Lord Mayor of Port Louis
- In office 2013–2014

Member of Parliament PPS
- In office 12 November 2019 – 30 August 2023
- President: Pradeep Roopun
- Prime Minister: Pravind Jugnauth

Minister of Commerce and Consumer Protection
- Incumbent
- Assumed office 30 August 2023
- President: Pradeep Roopun
- Prime Minister: Pravind Jugnauth

Personal details
- Born: 1972 Port Louis
- Party: MMM MSM

= Dorine Chukowry =

Mauritian politician

Marie Christiane Dorine Chukowry, commonly known as Dorine Chukowry, (born 1972) is a Mauritian politician.

==Early life and career==
Chukowry was born in Port Louis. She received her primary school education at Loretto Convent of Port Louis, before starting her secondary school education at London College, which she subsequently left in order to complete her secondary school education at St Batholomew College. She graduated with a Higher School Certificate in 1992 from the latter.

She then worked at the same St Batholomew College as a clerk, where she was later promoted to School Principal.
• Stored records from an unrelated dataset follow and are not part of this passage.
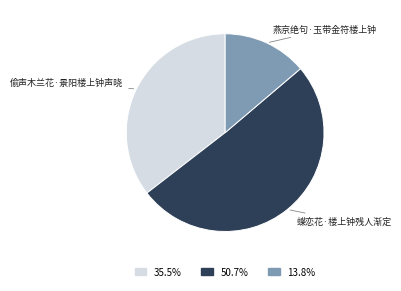

Do 偷声木兰花·景阳楼上钟声晓 and 燕京绝句·玉带金符楼上钟 together represent more than half of the pie?

No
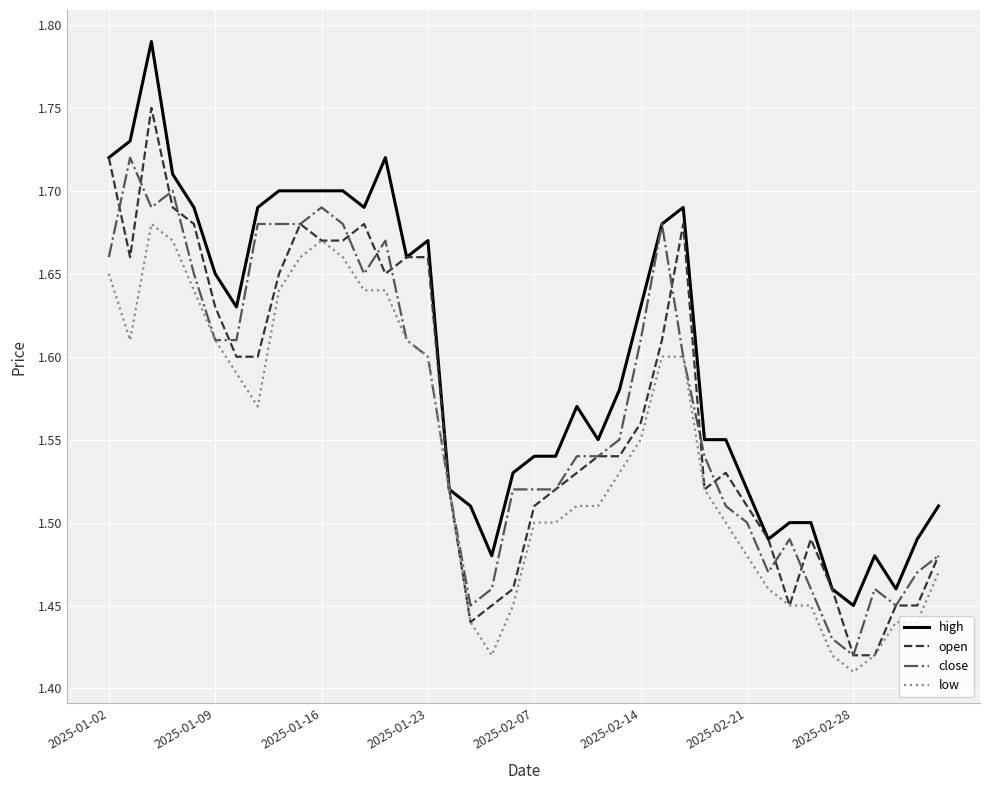

List the series in order of their peak value, lowest first.

low, close, open, high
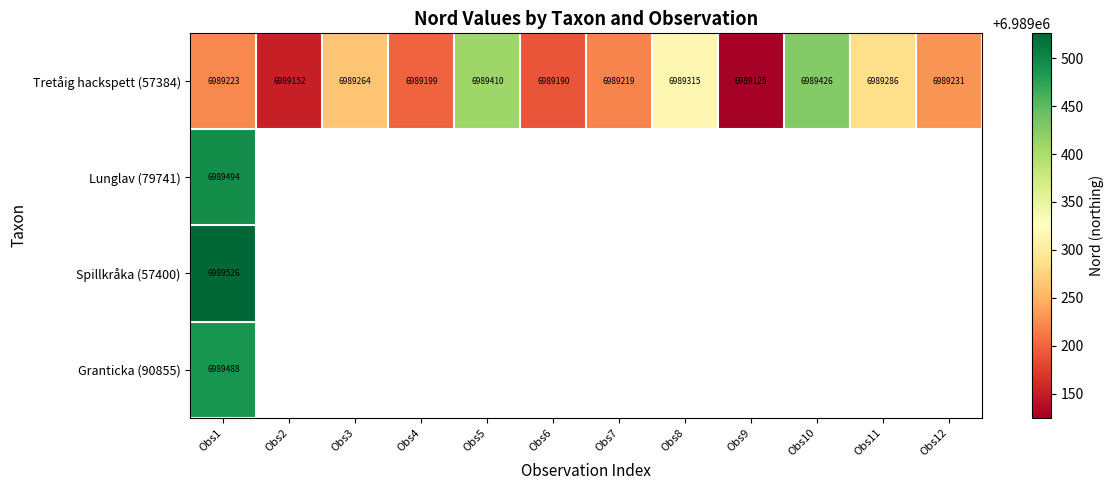

List the labels in order of Tretåig hackspett (57384) value, largest first.

Obs10, Obs5, Obs8, Obs11, Obs3, Obs12, Obs1, Obs7, Obs4, Obs6, Obs2, Obs9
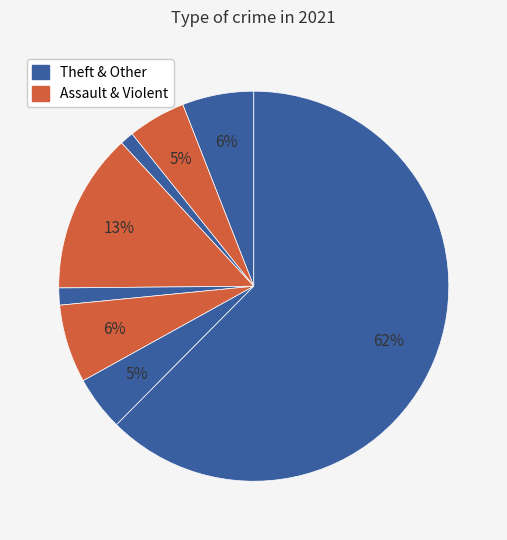

Which category accounts for the majority?

Theft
Whilst working Chukowry also studied accounting, graduating with a Bachelor of Education (B.Ed.. She then undertook postgraduate studies in Counselling (Master of Arts in Counselling) and in educational administration and technology (Master of Science), followed by a Doctor of Philosophy (Ph.D.).

==Political career==
Dorine Chukowry's interest in politics started when her husband joined the MMM in the 1990s. By 2007 she had also joined the MMM via the Women's Wing. In 2009 she was elected by the party members, securing the seat of Treasurer.

She served as Councillor at the Municipality of Port Louis following her election in 2012. Dorine Chukowry then became Deputy Lord Mayor, and on 20 December 2013 she was elected as Lord Mayor of Port Louis as a candidate of the MSM-MMM coalition, thus becoming the first female Lord Mayor of the capital city of Mauritius.

In 2018 Dorine Chukowry resigned from the MMM and joined the MSM after waging lengthy and bitter skirmishes with MMM politicians Veda Baloomoody and Arianne Navarre-Marie.

At the 2019 General Elections she stood as a candidate of the MSM at Constituency No.1 Port Louis West-GRNW and was elected, serving as Parliamentary Private Secretary (PPS) of the MSM-ML coalition government led by Pravind Jugnauth. In August 2023 Dorine Chukowry replaced Soodesh Callichurn as Minister of Commerce and Consumer Protection. Since 2019 Callichurn held this ministry as an interim measure.